→ Exercise objective: Nothing is to be left out; print all the entries exactly.
-- Data shown follows --
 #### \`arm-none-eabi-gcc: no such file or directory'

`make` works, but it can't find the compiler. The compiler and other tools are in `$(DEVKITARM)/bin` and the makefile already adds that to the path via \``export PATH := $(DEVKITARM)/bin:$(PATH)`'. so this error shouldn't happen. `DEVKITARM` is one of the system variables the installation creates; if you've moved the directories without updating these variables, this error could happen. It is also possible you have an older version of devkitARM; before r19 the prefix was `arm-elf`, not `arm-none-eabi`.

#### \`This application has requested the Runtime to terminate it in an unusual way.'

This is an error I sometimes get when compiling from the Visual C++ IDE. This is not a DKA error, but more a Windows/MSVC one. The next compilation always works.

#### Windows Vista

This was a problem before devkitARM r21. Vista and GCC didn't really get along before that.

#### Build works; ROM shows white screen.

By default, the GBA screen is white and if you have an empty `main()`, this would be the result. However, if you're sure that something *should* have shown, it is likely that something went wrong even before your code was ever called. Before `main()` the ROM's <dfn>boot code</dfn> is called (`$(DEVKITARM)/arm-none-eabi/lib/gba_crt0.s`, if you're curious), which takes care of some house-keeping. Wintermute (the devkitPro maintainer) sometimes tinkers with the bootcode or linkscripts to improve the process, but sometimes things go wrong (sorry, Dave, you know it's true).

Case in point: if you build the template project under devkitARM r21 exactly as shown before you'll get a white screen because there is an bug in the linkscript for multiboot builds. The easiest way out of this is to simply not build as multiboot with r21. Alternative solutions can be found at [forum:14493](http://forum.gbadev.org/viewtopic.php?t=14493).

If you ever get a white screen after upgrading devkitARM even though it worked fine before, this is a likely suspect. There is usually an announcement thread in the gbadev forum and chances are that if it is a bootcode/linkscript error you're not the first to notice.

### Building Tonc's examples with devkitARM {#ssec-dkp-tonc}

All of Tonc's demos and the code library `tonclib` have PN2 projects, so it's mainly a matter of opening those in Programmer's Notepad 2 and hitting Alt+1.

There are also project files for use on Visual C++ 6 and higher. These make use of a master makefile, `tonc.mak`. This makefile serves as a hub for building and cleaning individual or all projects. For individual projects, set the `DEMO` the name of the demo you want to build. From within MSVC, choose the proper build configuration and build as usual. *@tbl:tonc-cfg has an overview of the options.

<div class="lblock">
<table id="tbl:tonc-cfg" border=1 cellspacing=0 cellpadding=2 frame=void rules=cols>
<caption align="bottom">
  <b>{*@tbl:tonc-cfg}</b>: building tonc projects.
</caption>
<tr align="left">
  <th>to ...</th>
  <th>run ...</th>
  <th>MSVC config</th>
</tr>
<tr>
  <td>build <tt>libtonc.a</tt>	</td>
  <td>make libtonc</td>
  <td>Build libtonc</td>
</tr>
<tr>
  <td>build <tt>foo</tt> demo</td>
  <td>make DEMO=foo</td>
-- Data shown concluded --
→ Your response:
 #### \`arm-none-eabi-gcc: no such file or directory'

`make` works, but it can't find the compiler. The compiler and other tools are in `$(DEVKITARM)/bin` and the makefile already adds that to the path via \``export PATH := $(DEVKITARM)/bin:$(PATH)`'. so this error shouldn't happen. `DEVKITARM` is one of the system variables the installation creates; if you've moved the directories without updating these variables, this error could happen. It is also possible you have an older version of devkitARM; before r19 the prefix was `arm-elf`, not `arm-none-eabi`.

#### \`This application has requested the Runtime to terminate it in an unusual way.'

This is an error I sometimes get when compiling from the Visual C++ IDE. This is not a DKA error, but more a Windows/MSVC one. The next compilation always works.

#### Windows Vista

This was a problem before devkitARM r21. Vista and GCC didn't really get along before that.

#### Build works; ROM shows white screen.

By default, the GBA screen is white and if you have an empty `main()`, this would be the result. However, if you're sure that something *should* have shown, it is likely that something went wrong even before your code was ever called. Before `main()` the ROM's <dfn>boot code</dfn> is called (`$(DEVKITARM)/arm-none-eabi/lib/gba_crt0.s`, if you're curious), which takes care of some house-keeping. Wintermute (the devkitPro maintainer) sometimes tinkers with the bootcode or linkscripts to improve the process, but sometimes things go wrong (sorry, Dave, you know it's true).

Case in point: if you build the template project under devkitARM r21 exactly as shown before you'll get a white screen because there is an bug in the linkscript for multiboot builds. The easiest way out of this is to simply not build as multiboot with r21. Alternative solutions can be found at [forum:14493](http://forum.gbadev.org/viewtopic.php?t=14493).

If you ever get a white screen after upgrading devkitARM even though it worked fine before, this is a likely suspect. There is usually an announcement thread in the gbadev forum and chances are that if it is a bootcode/linkscript error you're not the first to notice.

### Building Tonc's examples with devkitARM {#ssec-dkp-tonc}

All of Tonc's demos and the code library `tonclib` have PN2 projects, so it's mainly a matter of opening those in Programmer's Notepad 2 and hitting Alt+1.

There are also project files for use on Visual C++ 6 and higher. These make use of a master makefile, `tonc.mak`. This makefile serves as a hub for building and cleaning individual or all projects. For individual projects, set the `DEMO` the name of the demo you want to build. From within MSVC, choose the proper build configuration and build as usual. *@tbl:tonc-cfg has an overview of the options.

<div class="lblock">
<table id="tbl:tonc-cfg" border=1 cellspacing=0 cellpadding=2 frame=void rules=cols>
<caption align="bottom">
  <b>{*@tbl:tonc-cfg}</b>: building tonc projects.
</caption>
<tr align="left">
  <th>to ...</th>
  <th>run ...</th>
  <th>MSVC config</th>
</tr>
<tr>
  <td>build <tt>libtonc.a</tt>	</td>
  <td>make libtonc</td>
  <td>Build libtonc</td>
</tr>
<tr>
  <td>build <tt>foo</tt> demo</td>
  <td>make DEMO=foo</td>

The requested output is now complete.